Herbronnen met de Bergrede (3): Uw ja zij een ja…

Dominicus Gent

Viering van Zondag 19 maart 2017

Herbronning met de Bergrede: uw ja zij een ja…

 

 

Welkom aan iedereen in deze derde vastenviering, waarin we pogen ons te herbronnen aan de Bergrede, aan het oude Woord dat springlevend blijkt te zijn; waarin we ons herbronnen aan elkaars aanwezigheid en gedeeld leven, hier samen in deze kerk, een uur waarin we uitkijken naar wat echt van waarde is in deze wereld…

Laten we de Paaskaars aansteken, ons geloof in licht voor deze wereld…

En laten we bidden:

Eeuwige, zegene ons en bewaar ons.

Wij hebben u nooit gezien,

maar alle goedheid spreekt van u,

elke kleine opstanding vertelt weer uw verhaal,

in elke zegening spreekt uw diepste verlangen,

alle trouw bewijst weer uw belofte.

Maak ons vrij vanbinnen,

geef ons kracht

om niet te wankelen,

vertrouwen te blijven delen,

te koesteren wat het leven ons geeft.

 

Matteus 5, 33-48 & 7,1-6

Eveneens hebt gij gehoord, dat tot onze voorouders gezegd is: Gij zult geen valse eed doen, maar gij zult voor de Heer uw eden houden. 34 Maar Ik zeg u in het geheel niet te zweren; noch bij de hemel, want dat is de troon van God; 35 noch bij de aarde, want dat is zijn voetbank; noch bij Jeruzalem, want dat is de stad van de grote Koning. 36 Ook bij uw hoofd moet gij niet zweren, want gij kunt niet een haar wit of zwart maken. 37 Maar uw ja moet ja zijn en uw neen, neen; en wat daar nog bij komt, is uit den boze.

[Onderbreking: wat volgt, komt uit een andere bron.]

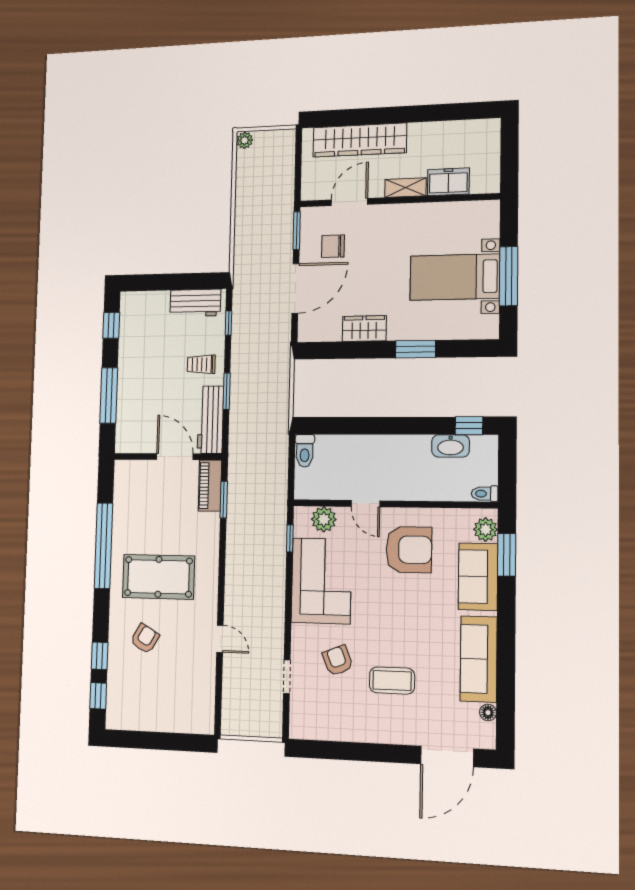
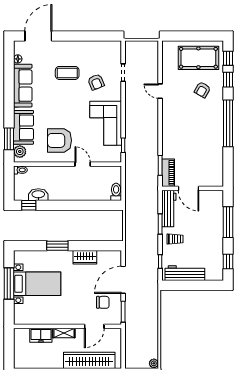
workbench: (195, 303) -> (185, 273), width x1.37
plant: (324, 519) -> (105, 156), removed
window: (103, 546) -> (228, 123), moved
pool table: (158, 577) -> (198, 58), moved

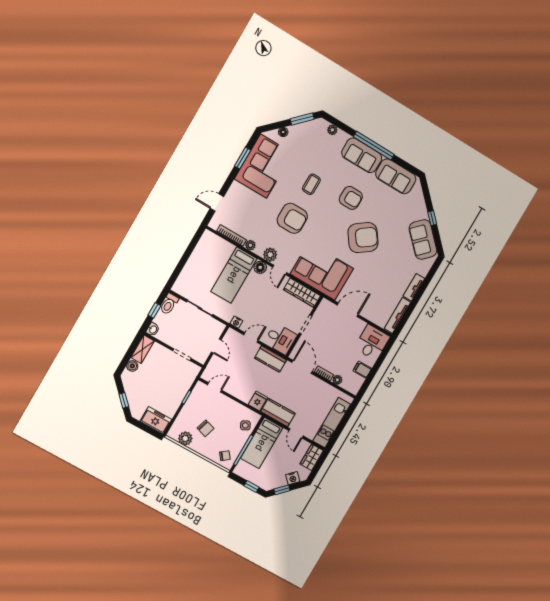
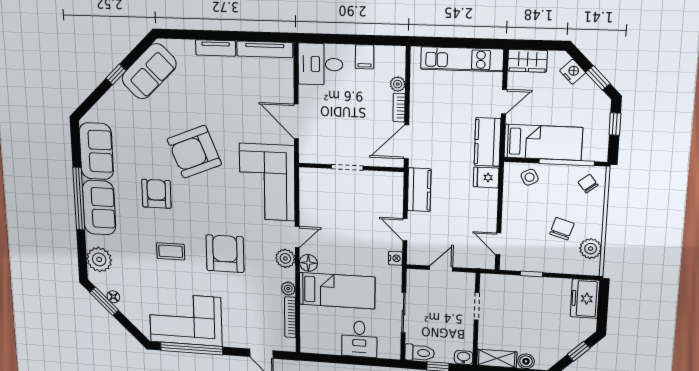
plant: (332, 130) -> (99, 259), width x1.88, depth x1.88
floor lamp: (283, 132) -> (113, 297), moved
window: (243, 158) -> (192, 349), width x2.11
armchair: (363, 238) -> (194, 152), turned -76
wardrobe: (302, 293) -> (309, 193), removed
desk: (280, 339) -> (359, 339), moved, turned 180

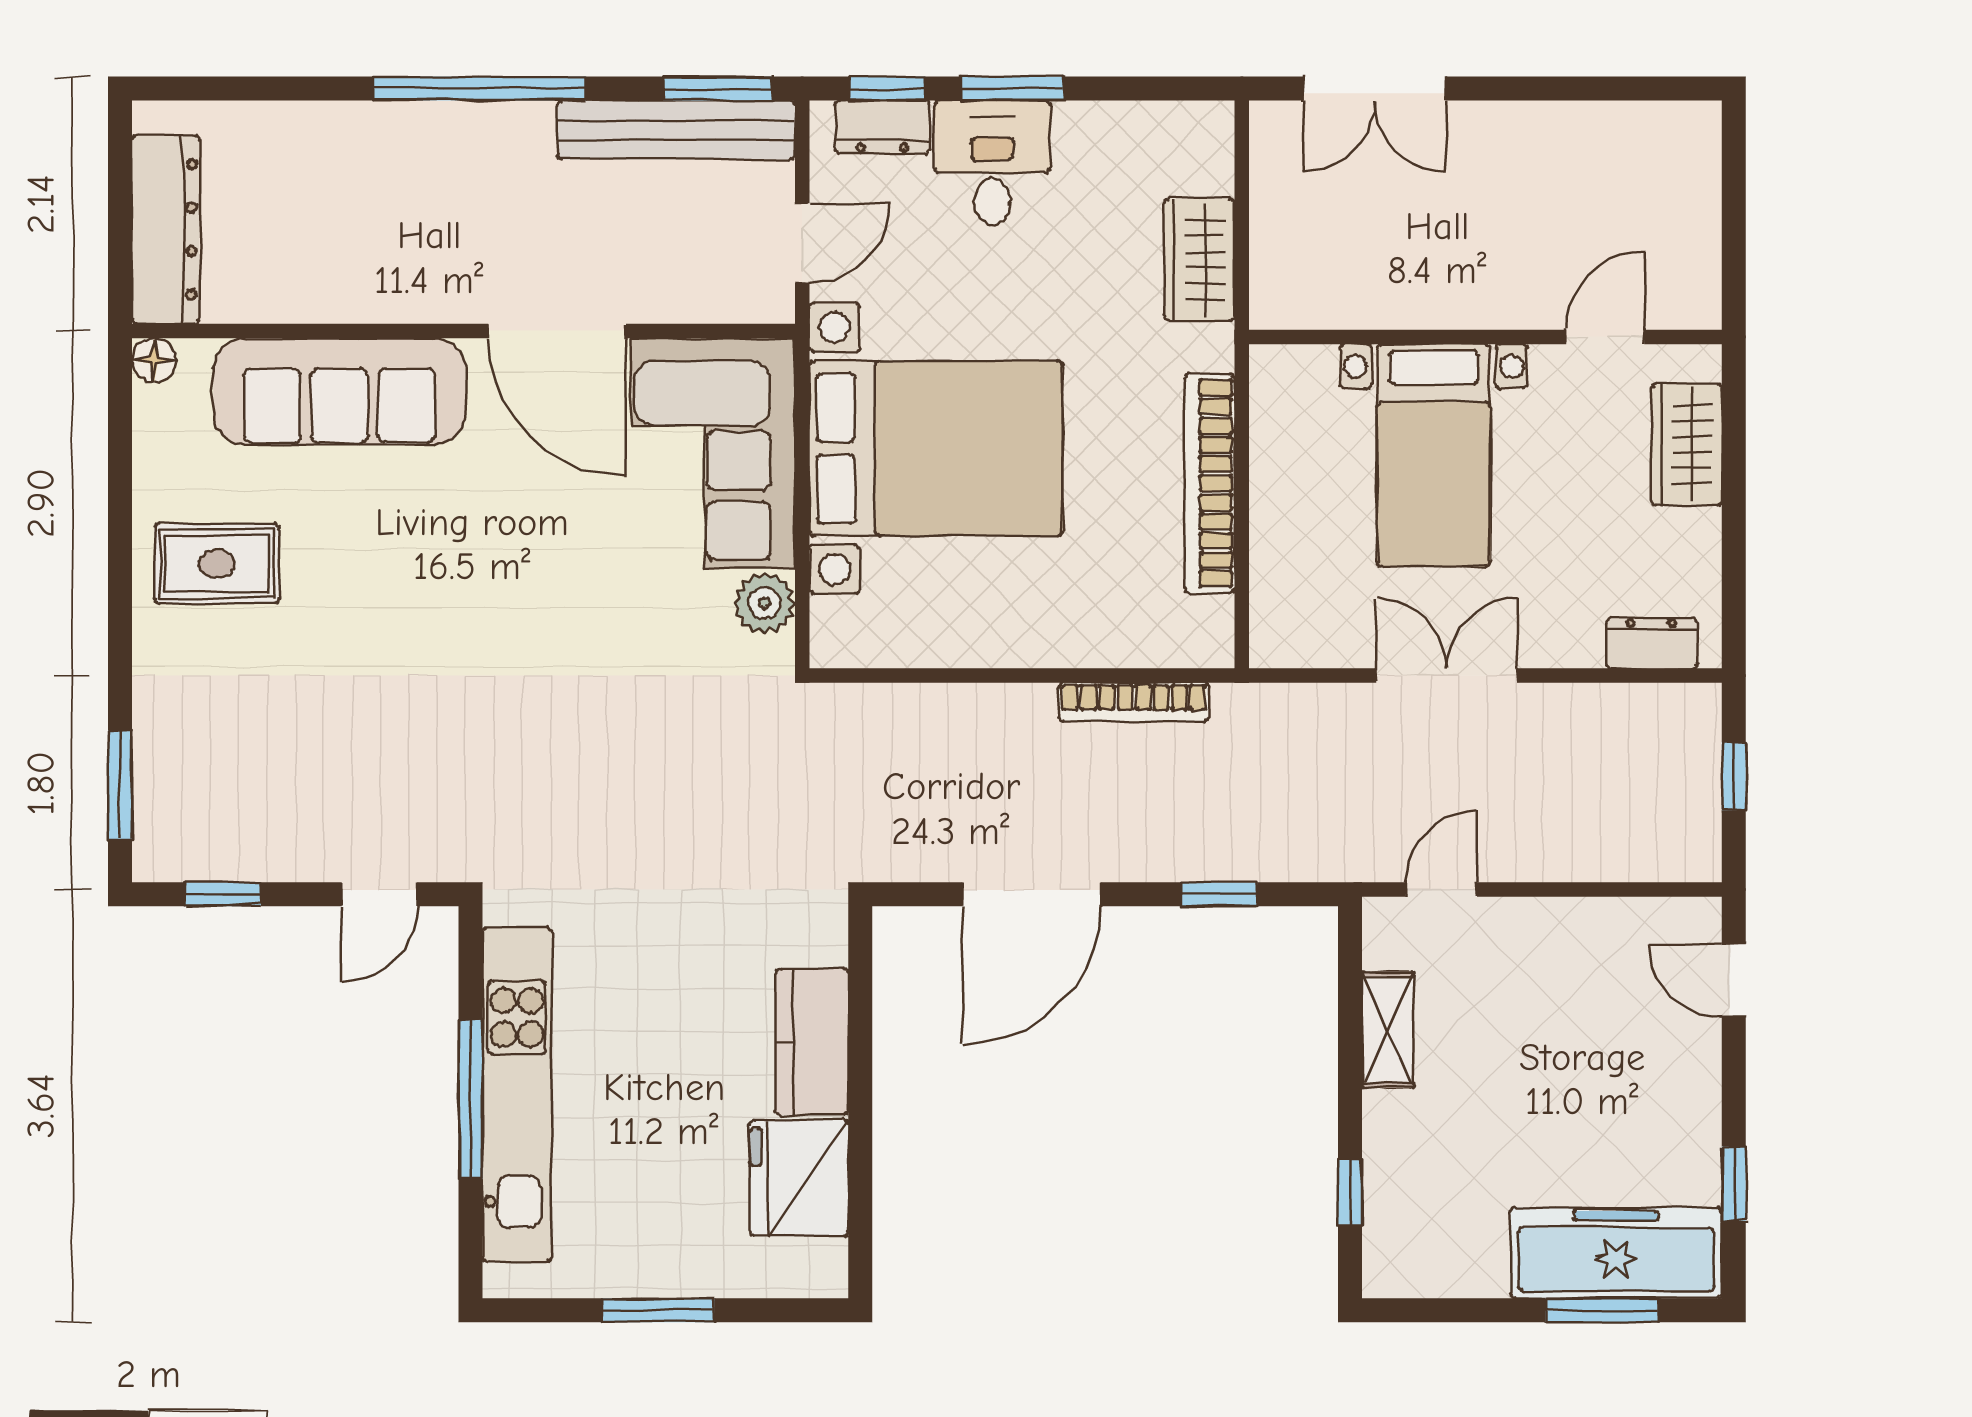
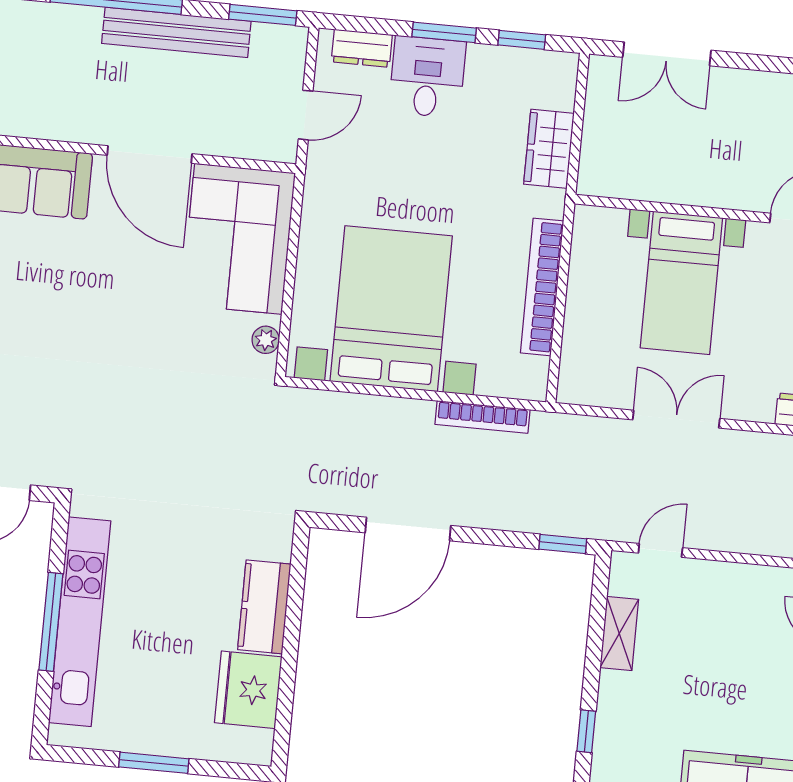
window: (887, 89) -> (522, 40), moved
bench: (676, 130) -> (176, 32), moved
bed with nightstands: (936, 448) -> (391, 309), moved, turned -90
plant: (765, 603) -> (266, 340), width x0.73, depth x0.73
window: (1219, 894) -> (563, 544), moved

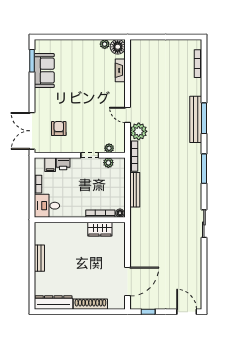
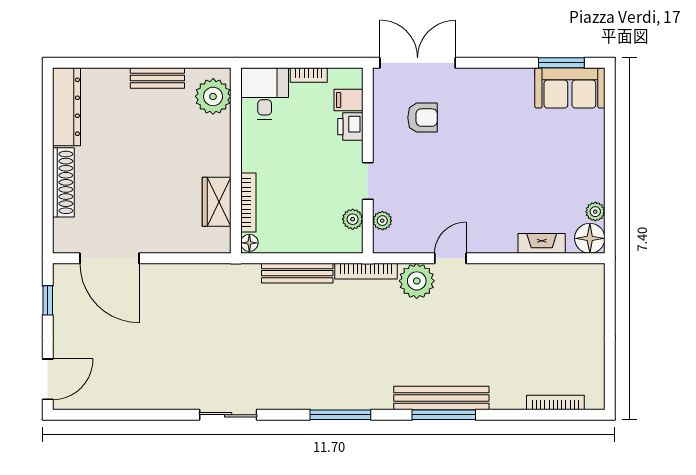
sofa: (44, 71) -> (570, 88), moved
plant: (48, 231) -> (213, 96), added

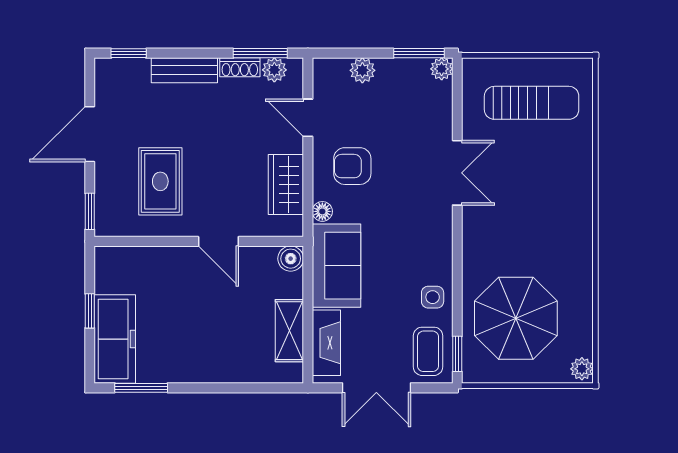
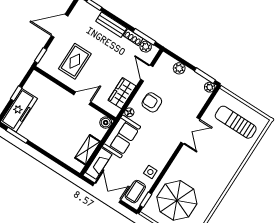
sun lounger: (532, 103) -> (236, 122), turned 180
door: (218, 241) -> (82, 98), swing flipped
double door: (376, 388) -> (107, 193), swing flipped

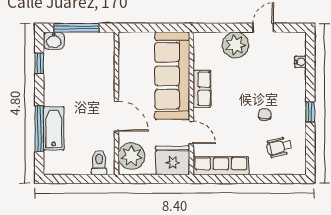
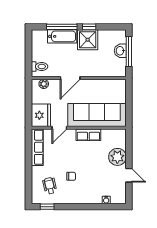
washbasin: (54, 41) -> (120, 51), moved
window: (39, 63) -> (89, 27), moved
shower: (59, 90) -> (88, 40), added
window: (310, 112) -> (47, 207), moved
plant: (132, 156) -> (44, 84), width x0.53, depth x0.53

Oordeelt niet, opdat gij niet geoordeeld wordt. 2 Want met het oordeel dat gij velt, zult gij geoordeeld worden en de maat die gij gebruikt, zal men ook voor u gebruiken. 3 Waarom kijkt gij naar de splinter in het oog van uw broeder en merkt gij de balk niet op in uw eigen oog? 4 Of hoe kunt ge tot uw broeder zeggen: laat mij de splinter uit uw oog halen, en zie, in uw eigen oog zit de balk nog! 5 Huichelaar, haal eerst die balk uit uw eigen oog, en dan zult ge scherp genoeg zien om de splinter te kunnen verwijderen uit het oog van uw broeder. 6 Geeft het heilige niet aan de honden en werpt uw paarlen niet voor de zwijnen, opdat zij ze niet met hun poten vertrappen, zich omkeren en u verscheuren.

 

Uw ja zij een ja… 

Misschien heeft u het deze week ook gelezen of gehoord. Scott Pruitt, het door president Trump vers benoemde hoofd van het Amerikaans milieuagentschap, stelde deze week onomwonden dat niet bewezen is dat CO2-emissies verantwoordelijk zijn voor de klimaatopwarming. Ik dacht eventjes dat ik per ongeluk op een satirisch getinte website terechtgekomen was, maar het was tragisch genoeg wel degelijk die van een Britse kwaliteitskrant en het was echt nieuws. Die kerel bestaat er dus in om staalhard te ontkennen wat je eenvoudig met een proefje met een paar bokalen en thermometers kan aantonen. Die wetenschap is 150 jaar oud. Soms mag men wel eens kritisch staan tegenover wetenschappelijke vondsten, maar er zijn toch grenzen.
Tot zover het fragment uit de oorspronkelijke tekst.